QUESTIONS:
1. Answer these questions from the excerpt on Pakistan's elections:
(a) On what date were the parliamentary elections originally scheduled?
(b) On what day did the Election Commission say it would make its final decision?
(c) Allies of which president were accused of being behind the killing?
2. Output the part of the excerpt on Pakistan's elections that runs from "Bhutto's Pakistan Peoples" up to and including "behind the killing.", copied without any changes.

Parliamentary elections in Pakistan looked headed for a delay of several weeks despite a call from supporters of slain opposition leader Benazir Bhutto and other politicians that they go ahead as originally scheduled on Jan. 8, officials said Monday.

A newly released video of Bhutto's assassination last week and an inconclusive medical report also raised doubts about the official explanation of her death.

The Election Commission said it had recommended an unspecified delay in the parliamentary polls following unrest triggered by Bhutto's assassination last week. It said its final decision would be made on Tuesday.

Bhutto's Pakistan Peoples Party wants the polls to go ahead quickly, perhaps sensing a likely sympathy vote in the aftermath of the assassinated leader's death and accusations that political allies of President Pervez Musharraf were behind the killing.

(Entries taken from a collection)
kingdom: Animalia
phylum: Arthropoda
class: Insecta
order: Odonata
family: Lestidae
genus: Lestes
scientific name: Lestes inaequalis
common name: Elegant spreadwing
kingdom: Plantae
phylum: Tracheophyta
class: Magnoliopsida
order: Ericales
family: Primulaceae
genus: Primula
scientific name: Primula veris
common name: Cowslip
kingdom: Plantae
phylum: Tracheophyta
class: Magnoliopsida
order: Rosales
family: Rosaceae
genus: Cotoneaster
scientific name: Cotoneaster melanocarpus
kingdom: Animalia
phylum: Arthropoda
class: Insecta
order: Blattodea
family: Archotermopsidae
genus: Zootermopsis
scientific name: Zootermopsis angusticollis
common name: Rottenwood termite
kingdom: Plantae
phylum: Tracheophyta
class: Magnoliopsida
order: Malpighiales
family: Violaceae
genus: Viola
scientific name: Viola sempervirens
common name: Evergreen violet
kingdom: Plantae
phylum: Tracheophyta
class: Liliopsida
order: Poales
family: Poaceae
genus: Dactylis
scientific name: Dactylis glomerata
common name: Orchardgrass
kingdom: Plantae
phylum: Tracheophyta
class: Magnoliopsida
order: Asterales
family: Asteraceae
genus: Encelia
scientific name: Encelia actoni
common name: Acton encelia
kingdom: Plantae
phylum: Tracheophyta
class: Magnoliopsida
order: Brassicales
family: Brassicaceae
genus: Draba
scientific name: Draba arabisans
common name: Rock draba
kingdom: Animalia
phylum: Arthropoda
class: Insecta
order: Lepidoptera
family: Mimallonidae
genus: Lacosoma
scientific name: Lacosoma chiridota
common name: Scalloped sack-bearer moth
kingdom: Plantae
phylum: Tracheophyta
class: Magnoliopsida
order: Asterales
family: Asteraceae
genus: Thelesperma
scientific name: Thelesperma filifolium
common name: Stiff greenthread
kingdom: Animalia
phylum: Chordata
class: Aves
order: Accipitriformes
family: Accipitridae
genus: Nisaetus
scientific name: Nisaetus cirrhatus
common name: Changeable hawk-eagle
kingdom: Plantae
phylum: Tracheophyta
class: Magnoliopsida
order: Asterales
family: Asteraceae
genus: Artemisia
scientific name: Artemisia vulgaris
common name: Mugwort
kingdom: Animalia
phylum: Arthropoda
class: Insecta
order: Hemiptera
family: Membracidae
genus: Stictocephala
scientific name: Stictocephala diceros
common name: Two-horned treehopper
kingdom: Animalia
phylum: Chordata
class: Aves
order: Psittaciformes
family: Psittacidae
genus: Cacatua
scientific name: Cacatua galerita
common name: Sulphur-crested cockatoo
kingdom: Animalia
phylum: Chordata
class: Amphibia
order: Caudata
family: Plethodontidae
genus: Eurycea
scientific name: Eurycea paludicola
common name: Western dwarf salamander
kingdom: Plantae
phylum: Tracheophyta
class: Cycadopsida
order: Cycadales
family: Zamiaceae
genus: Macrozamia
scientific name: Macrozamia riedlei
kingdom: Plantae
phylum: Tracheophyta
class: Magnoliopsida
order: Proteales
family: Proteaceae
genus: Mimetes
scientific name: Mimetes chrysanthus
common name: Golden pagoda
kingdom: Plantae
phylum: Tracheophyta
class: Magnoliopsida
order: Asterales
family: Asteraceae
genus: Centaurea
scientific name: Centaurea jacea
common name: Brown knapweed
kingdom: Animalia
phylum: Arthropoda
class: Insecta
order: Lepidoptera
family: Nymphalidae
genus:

RESPONSES BY TASK:
1.
(a) Jan. 8
(b) Tuesday
(c) President Pervez Musharraf

2.
Bhutto's Pakistan Peoples Party wants the polls to go ahead quickly, perhaps sensing a likely sympathy vote in the aftermath of the assassinated leader's death and accusations that political allies of President Pervez Musharraf were behind the killing.